Uptime Kuma setup is one Docker command:

docker run -d --restart=always \
  -p 3001:3001 \
  -v uptime-kuma:/app/data \
  --name uptime-kuma \
  louislam/uptime-kuma:1

Then proxy it behind Caddy like everything else.

Security Basics You Can't Skip

Running cheap hardware doesn't mean running insecure hardware. Three non-negotiable steps:

Disable password SSH login. Only key-based auth. Add this to /etc/ssh/sshd_config:

PasswordAuthentication no
PermitRootLogin no

Use UFW. Allow only what you need:

ufw default deny incoming
ufw allow 22/tcp
ufw allow 80/tcp
ufw allow 443/tcp
ufw enable

Enable unattended upgrades for security patches. On Debian/Ubuntu:

apt install unattended-upgrades
dpkg-reconfigure --priority=low unattended-upgrades

This handles kernel and package security patches automatically. You still need to handle major version upgrades manually, but day-to-day CVEs get patched without you thinking about it.

For more on hardening a fresh VPS, check out this guide on initial server setup for indie hackers.

When to Scale Up (And When Not To)

The temptation when things get slow is to throw money at bigger hardware. Sometimes that's right. Often it's not.

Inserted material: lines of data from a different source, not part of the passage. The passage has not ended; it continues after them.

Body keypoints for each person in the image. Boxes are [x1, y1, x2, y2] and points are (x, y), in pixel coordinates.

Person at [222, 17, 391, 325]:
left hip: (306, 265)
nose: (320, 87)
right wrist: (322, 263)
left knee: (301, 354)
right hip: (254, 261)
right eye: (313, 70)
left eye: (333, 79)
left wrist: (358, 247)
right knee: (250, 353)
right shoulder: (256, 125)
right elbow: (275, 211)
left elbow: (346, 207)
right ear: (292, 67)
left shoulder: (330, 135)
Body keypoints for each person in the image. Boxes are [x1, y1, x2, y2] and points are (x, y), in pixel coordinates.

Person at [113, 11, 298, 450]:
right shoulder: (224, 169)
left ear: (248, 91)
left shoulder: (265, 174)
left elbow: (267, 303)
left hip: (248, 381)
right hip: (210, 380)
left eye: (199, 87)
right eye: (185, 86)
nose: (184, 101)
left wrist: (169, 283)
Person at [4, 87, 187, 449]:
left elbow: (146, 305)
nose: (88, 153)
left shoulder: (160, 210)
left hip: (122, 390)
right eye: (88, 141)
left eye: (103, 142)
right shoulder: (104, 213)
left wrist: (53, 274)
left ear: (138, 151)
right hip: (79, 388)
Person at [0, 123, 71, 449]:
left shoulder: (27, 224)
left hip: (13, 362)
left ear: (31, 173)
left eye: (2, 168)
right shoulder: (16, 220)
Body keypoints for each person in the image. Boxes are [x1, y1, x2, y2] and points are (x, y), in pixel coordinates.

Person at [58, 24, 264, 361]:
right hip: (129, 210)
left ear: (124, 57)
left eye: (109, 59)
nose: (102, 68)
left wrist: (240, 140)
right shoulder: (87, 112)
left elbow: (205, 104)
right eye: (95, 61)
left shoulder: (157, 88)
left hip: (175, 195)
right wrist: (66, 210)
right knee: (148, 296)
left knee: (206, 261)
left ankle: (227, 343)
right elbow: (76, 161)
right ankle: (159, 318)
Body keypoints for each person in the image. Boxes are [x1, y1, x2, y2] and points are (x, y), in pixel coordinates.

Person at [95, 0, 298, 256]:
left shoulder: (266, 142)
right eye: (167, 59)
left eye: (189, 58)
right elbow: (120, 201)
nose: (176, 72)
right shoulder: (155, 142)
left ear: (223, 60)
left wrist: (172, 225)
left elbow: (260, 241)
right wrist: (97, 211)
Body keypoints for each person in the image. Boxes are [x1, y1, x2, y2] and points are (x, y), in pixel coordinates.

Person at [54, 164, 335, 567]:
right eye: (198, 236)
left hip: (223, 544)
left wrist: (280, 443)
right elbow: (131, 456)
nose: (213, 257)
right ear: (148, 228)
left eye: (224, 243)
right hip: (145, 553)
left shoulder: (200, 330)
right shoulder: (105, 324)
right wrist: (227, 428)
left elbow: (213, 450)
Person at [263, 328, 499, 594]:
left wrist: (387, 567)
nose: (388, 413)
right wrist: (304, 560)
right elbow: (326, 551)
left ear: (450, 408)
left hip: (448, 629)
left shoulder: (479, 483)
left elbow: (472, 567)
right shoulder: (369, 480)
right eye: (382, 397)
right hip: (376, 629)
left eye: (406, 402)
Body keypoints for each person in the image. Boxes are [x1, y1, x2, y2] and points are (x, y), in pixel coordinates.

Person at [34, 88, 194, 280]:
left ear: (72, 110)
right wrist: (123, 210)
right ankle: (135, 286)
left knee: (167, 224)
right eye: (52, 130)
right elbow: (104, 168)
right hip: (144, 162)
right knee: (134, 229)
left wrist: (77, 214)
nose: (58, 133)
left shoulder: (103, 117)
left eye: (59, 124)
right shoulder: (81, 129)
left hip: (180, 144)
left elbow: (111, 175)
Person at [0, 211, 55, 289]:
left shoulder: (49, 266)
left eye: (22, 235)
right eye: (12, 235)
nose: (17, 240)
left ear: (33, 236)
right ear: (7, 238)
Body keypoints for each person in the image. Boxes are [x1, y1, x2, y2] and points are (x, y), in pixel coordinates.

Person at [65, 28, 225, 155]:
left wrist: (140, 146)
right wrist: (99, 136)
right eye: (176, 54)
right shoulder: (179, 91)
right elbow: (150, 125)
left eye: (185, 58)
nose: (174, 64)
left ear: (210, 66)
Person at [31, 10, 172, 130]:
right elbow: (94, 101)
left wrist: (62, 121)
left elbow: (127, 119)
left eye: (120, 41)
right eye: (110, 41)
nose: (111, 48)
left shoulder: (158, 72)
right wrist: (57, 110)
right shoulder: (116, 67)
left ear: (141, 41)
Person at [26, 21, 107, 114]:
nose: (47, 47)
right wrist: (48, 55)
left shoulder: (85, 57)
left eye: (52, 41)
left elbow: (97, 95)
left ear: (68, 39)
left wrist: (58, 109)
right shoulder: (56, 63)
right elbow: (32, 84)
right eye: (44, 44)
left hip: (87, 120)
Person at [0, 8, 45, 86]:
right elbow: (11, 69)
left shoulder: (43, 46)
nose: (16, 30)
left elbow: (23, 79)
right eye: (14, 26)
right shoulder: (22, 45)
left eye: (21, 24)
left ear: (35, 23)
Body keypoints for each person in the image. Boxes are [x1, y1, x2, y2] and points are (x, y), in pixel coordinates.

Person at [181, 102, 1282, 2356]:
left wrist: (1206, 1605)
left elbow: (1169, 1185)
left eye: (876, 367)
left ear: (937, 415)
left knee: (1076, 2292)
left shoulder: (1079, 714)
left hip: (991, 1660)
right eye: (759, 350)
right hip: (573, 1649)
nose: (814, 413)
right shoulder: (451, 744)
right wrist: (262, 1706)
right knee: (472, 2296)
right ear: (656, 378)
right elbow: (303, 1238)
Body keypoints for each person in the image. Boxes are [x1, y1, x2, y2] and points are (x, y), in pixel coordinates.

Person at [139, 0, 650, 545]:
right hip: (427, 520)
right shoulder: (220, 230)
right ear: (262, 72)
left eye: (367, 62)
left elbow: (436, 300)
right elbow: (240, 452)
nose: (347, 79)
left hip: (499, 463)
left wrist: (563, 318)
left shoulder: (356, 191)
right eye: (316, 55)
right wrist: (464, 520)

Before upgrading, profile first:

  • Is it CPU? Run top or htop during peak load. If you're consistently above 80% CPU, you might need more cores — or you might have an N+1 query problem.
  • Is it memory? Check free -h. If you're swapping, add RAM. If you're not swapping and memory looks fine, the problem is elsewhere.
  • Is it database? pg_stat_statements will show you your slowest queries. Adding an index often beats adding a server.

I ran one of my apps on a CX22 until it hit 3,000 MAU. Moving to a CX32 cost me an extra €3.70/month. A proper database index eliminated a slow query that was causing 80% of my CPU usage. The index was free.

For a deeper look at when self-hosting starts to strain, see the comparison on VPS performance tuning for small SaaS.

Self-Hosting on Budget: The Bottom Line

Self-hosting on budget isn't about heroic sysadmin work or accepting broken infrastructure. It's about being deliberate: pick providers with honest pricing, use boring tools that work (Docker Compose, Caddy, Postgres), automate backups before you need them, and monitor enough to know when something breaks.

My $20/month stack has had better uptime than some AWS-hosted products I've used as a customer. Cheap doesn't mean unreliable — it means you have to be thoughtful instead of throwing managed services at every problem.

What to do tomorrow: Sign up for a Hetzner account, spin up a CX22 (€3.79/month, cancel anytime), and migrate one non-critical app to Docker Compose with Caddy. Get comfortable with the workflow before you move anything important. The learning curve is one weekend, and the savings are permanent.